La polizia decise di pubblicare una copia delle Rubʿayyāt compatibile con quel pezzo di carta. Un uomo, deciso a rimanere anonimo, affermò di aver ritrovato una prima edizione estremamente rara di una traduzione di Edward FitzGerald delle Rubʿayyāt pubblicata nel 1859, proprio sul sedile posteriore della sua auto. Le analisi al microscopio, accertarono che il pezzo di carta appartenesse proprio a quel libro. Sul retro del libro c'erano anche delle annotazioni a matita: lettere maiuscole disposte su cinque righe, di cui la seconda riga barrata. La seconda riga è molto simile alla quarta, quindi è probabile che sia stata barrata in quanto errata. Queste lettere, potrebbero essere un codice segreto:
- WRGOABABD
-
MLIAOI - WTBIMPANETP
- MLIABOAIAQC
- ITTMTSAMSTGAB
Gli esami grittografici ritennero quelle scritte insufficienti per poter definire di cosa si trattasse realmente, se di uno scritto ad opera di una persona disturbata o di un vero e proprio codice complesso. Sul retro del libro, c'era anche annotato un numero telefonico, che risultò essere di un'ex infermiera ventisettenne, Jessica "Jestyn" Thomson, che abitava in Moseley Street, Glenelg, non molto lontano dal posto dove il corpo fu ritrovato. La donna riferì alla polizia che, mentre lavorava al Royal North Shore Hospital di Sydney durante la Seconda Guerra Mondiale, possedeva una copia delle Rubʿayyāt che, nel 1945, al Clifton Gardens Hotel di Sydney, aveva regalato ad un luogotenente della Sezione Trasporti Acquatici dell'esercito australiano, Alfred Boxall. Alla donna venne mostrato il calco dell''uomo di Somerton, ma non fu in grado di identificarlo, distoglieva spesso lo sguardo e se la sua reazione non convinse del tutto.
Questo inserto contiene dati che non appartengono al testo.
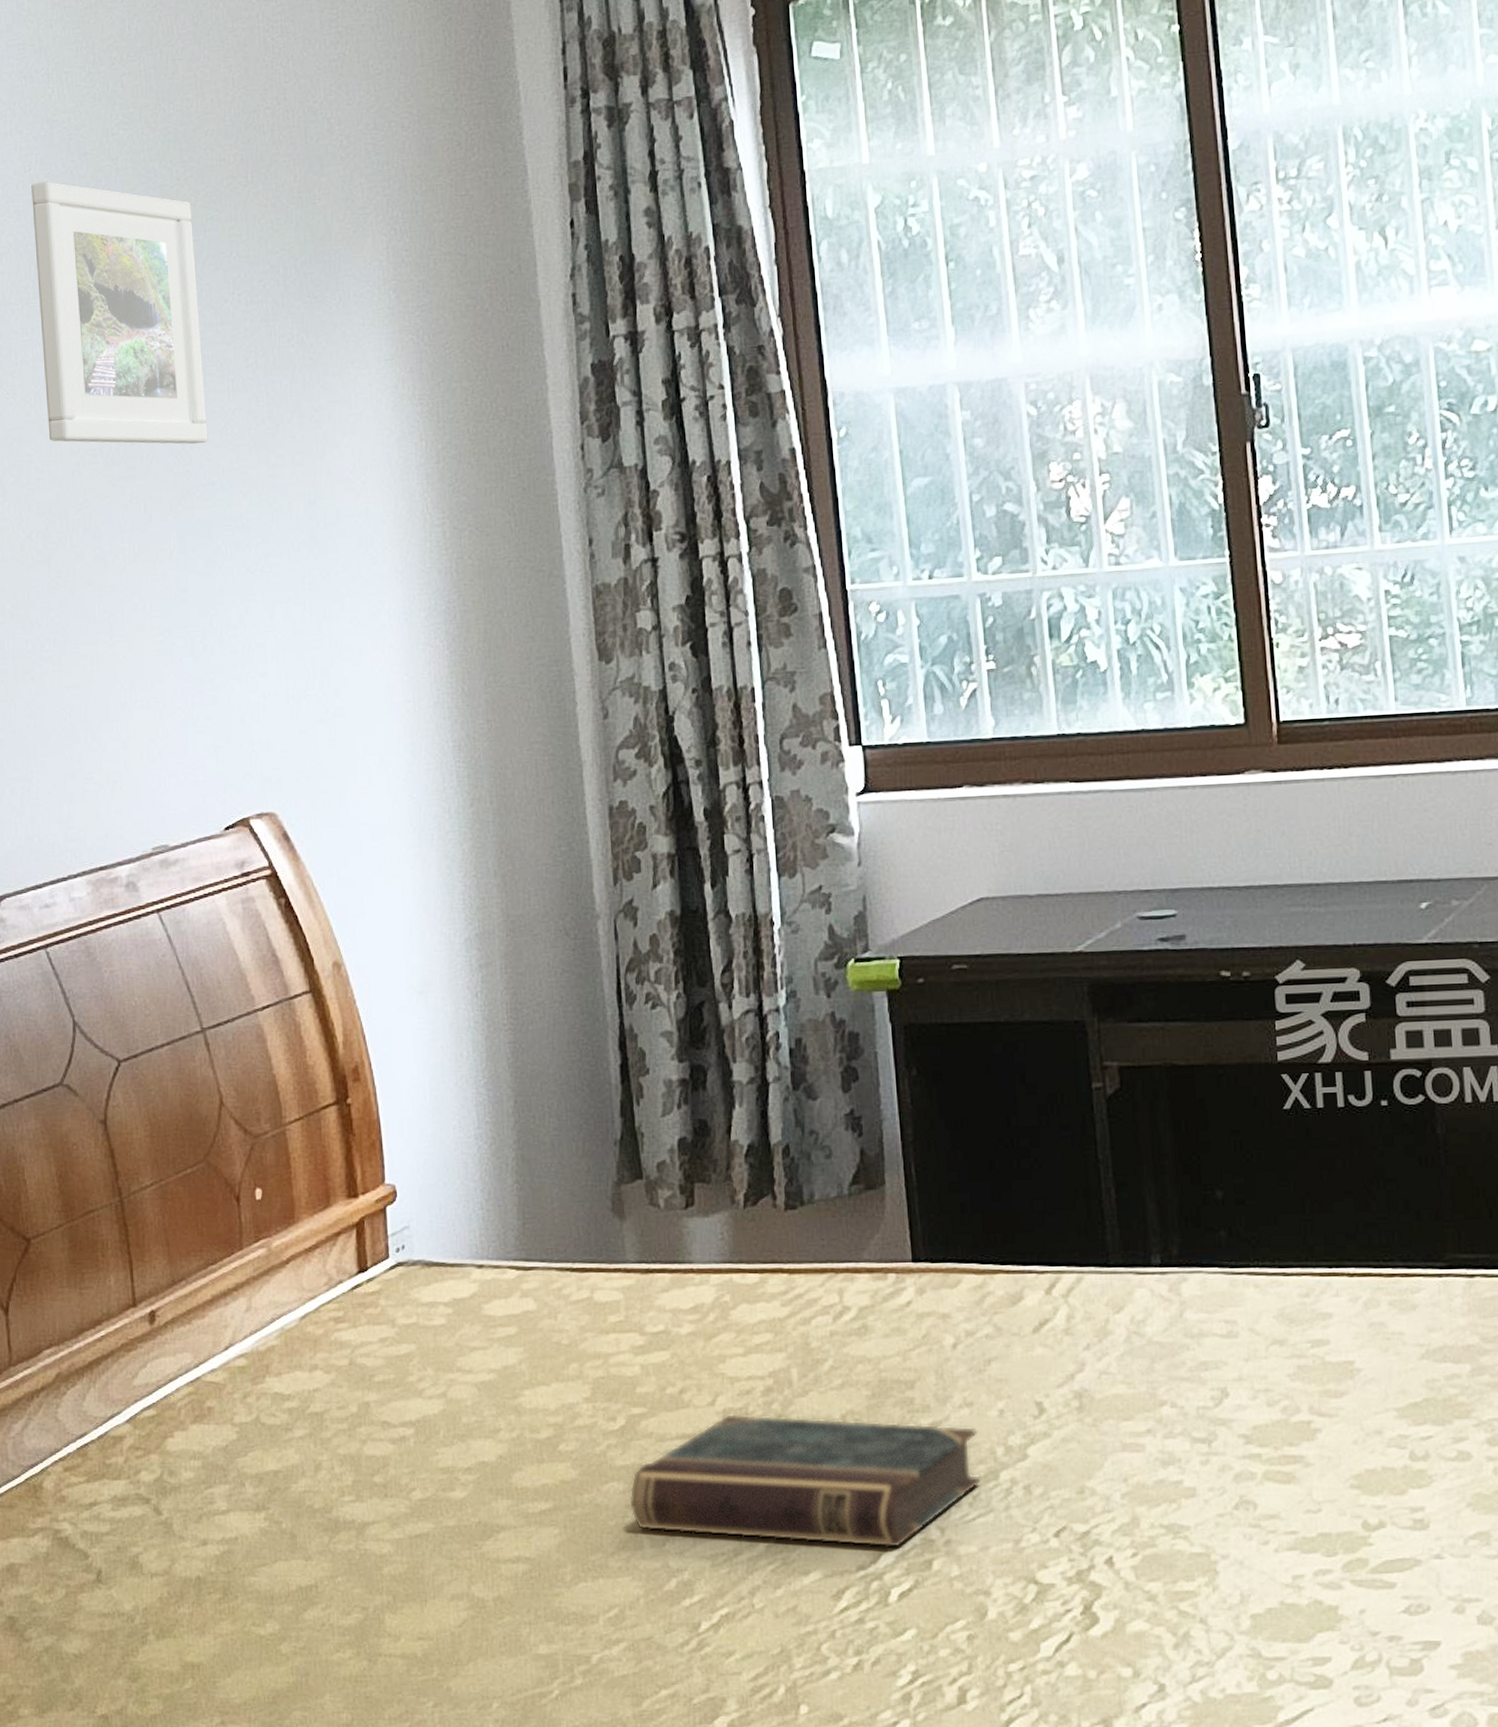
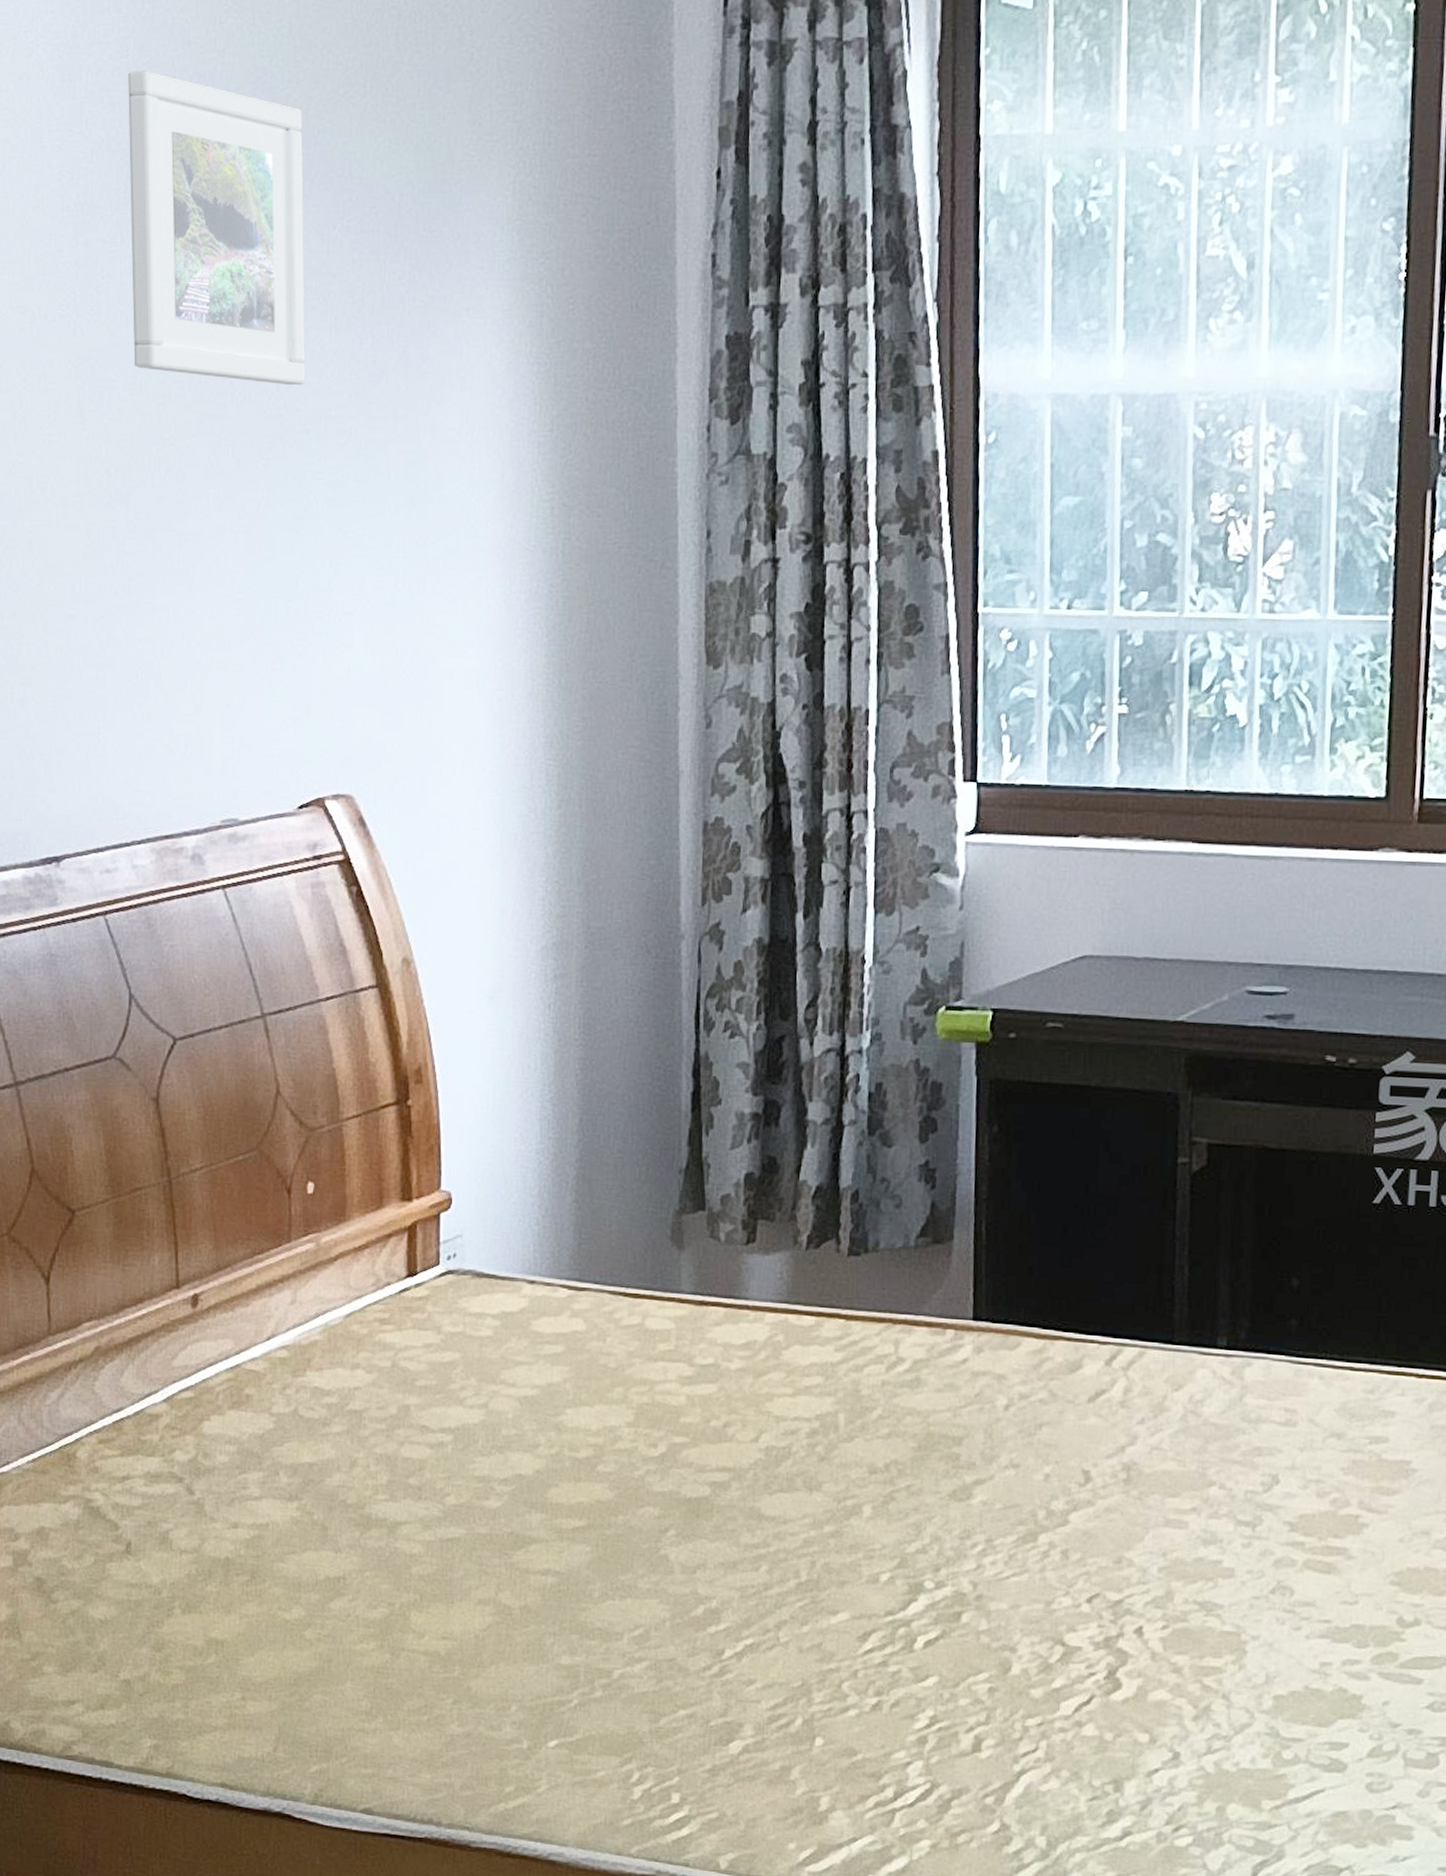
book: present [628,1413,981,1549] -> none [663,1451,1021,1598]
"Thomson" era il cognome di Prosper Thomson, l'uomo che "Jestyn" avrebbe sposato solo più avanti, nel 1950 (dopo il divorzio di lui dalla prima moglie), ma dal quale aveva già avuto un figlio nel 1947, Robin. Il suo cognome da nubile, era Powell. Volle rimanere anonima e la polizia decise di accontentarla, penalizzando probabilmente la pista più sensata sull'uomo misterioso. Aggiunse anche che, verso la fine del 1948, uno sconosciuto chiese di lei ad un vicino di casa, ma non c'erano prove tangibili che costui fosse Boxall, che non conosceva il cognome da sposata della donna. Tutto si frantuma irrimediabilmente, quando il vero Boxall venne ritrovato ancora vivente e conservava la copia delle Rubʿayyāt (un'edizione stampata a Sydney nel 1924) in perfette condizioni. Non conosceva l'uomo di Somerton. Si arriva tra mitomani e analogie farlocche, al novembre 2013, quando la famiglia di "Jestyn" concesse un'intervista televisiva. Kate Thomson, figlia di Jessica e Prosper, disse che la madre rivelò di aver mentito alla polizia, e di conoscere l'identità dell'uomo di Somerton, di poter parlare russo ed era simpatizzante comunista. Questo bastava per la facile conclusione che i due potessero essere stati spie al servizio dell'Unione Sovietica?! Mentre, la moglie di suo figlio Robin, credeva che l'uomo di Somerton fosse il padre naturale, cosa che solo l'esame del DNA avrebbe potuto chiarire. Kate si oppose, ritenendo la riesumazione irrispettosa per il fratello. Nel 2022, dopo 75anni di nebbia il caso, in via ufficiosa, sembra aver preso la strada della chiarificazione, grazie agli esami del DNA svolti e seguiti da Derek Abbott (professore dell'Università di Adelaide) e la genealogista statunitense Colleen Fitzpatrick. L'uomo di Somerton sarebbe Carl 'Charles' Webb, un ingegnere elettrico di Melbourne nato nel 1905. Aspettiamo la conferma ufficiale della risoluzione del mistero.